▶ **WORK TO COMPLETE**:
When you reach the line with "алюминиевая панель" in the data below, begin printing lines exactly, and stop once the line with "система монтажа теплиц" has been printed.

*****

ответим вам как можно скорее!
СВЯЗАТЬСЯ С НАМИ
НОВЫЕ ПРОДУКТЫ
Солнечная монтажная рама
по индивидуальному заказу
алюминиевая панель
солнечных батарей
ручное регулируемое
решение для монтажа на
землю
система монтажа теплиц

*****

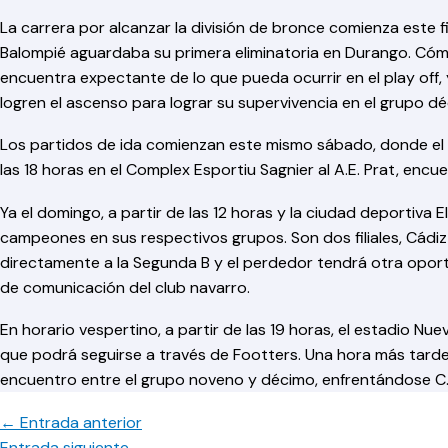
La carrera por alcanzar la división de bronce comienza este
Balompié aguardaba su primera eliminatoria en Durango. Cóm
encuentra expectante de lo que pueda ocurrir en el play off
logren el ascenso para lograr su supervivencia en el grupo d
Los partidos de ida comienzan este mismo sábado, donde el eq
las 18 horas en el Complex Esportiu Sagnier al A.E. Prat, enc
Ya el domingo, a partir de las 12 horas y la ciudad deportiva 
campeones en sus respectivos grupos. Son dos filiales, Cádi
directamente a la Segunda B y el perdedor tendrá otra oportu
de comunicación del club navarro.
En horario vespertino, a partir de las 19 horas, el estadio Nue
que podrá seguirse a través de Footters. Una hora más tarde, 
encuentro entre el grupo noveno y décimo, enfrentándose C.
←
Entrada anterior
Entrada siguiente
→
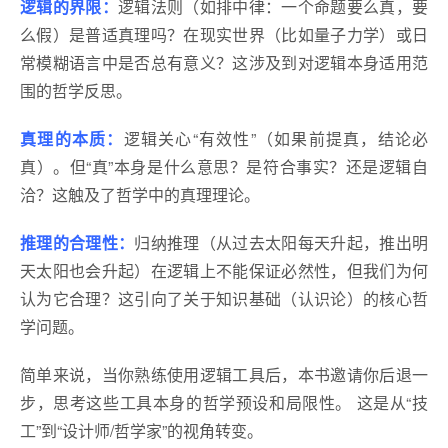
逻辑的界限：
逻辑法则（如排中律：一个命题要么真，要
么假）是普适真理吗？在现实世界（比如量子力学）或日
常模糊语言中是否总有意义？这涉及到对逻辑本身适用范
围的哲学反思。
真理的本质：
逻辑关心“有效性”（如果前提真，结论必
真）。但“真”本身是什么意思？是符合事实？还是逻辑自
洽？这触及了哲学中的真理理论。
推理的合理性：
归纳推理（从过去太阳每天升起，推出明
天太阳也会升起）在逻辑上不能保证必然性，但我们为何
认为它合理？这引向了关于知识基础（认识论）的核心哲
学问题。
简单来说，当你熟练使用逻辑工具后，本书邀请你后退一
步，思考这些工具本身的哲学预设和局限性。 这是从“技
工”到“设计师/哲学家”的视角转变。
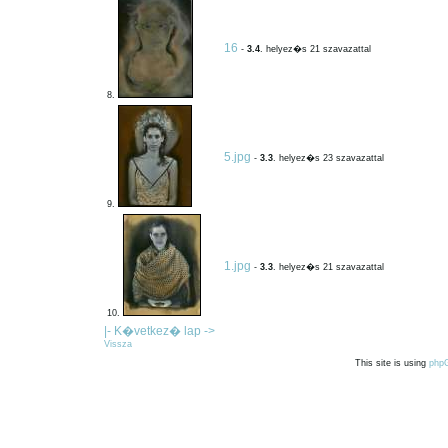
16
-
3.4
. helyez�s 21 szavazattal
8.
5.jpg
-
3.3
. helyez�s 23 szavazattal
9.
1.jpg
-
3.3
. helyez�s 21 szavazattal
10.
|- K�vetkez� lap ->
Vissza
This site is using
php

*****

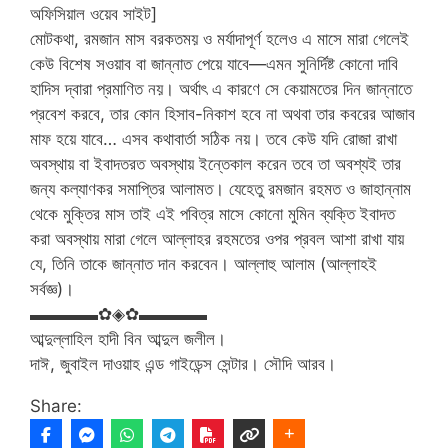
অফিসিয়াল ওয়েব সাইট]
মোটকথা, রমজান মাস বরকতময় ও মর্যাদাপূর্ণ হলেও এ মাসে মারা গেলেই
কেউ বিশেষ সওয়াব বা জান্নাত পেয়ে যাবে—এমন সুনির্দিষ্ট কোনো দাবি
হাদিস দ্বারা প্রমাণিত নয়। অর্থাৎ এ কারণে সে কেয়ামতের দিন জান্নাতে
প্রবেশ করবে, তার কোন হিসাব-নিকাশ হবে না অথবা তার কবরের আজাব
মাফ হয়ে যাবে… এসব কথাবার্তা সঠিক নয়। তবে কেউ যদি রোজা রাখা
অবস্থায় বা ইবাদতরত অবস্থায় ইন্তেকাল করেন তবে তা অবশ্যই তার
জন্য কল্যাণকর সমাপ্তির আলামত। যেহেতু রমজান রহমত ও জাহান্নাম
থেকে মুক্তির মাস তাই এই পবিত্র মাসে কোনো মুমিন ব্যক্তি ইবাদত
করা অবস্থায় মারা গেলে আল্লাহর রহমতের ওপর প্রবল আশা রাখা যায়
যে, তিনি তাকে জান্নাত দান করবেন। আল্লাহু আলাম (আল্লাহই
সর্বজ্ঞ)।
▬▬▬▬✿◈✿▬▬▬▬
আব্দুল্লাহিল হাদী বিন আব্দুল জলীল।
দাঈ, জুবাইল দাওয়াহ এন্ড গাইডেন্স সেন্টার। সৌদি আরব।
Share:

*****

▶ **SOLUTION**:
алюминиевая панель
солнечных батарей
ручное регулируемое
решение для монтажа на
землю
система монтажа теплиц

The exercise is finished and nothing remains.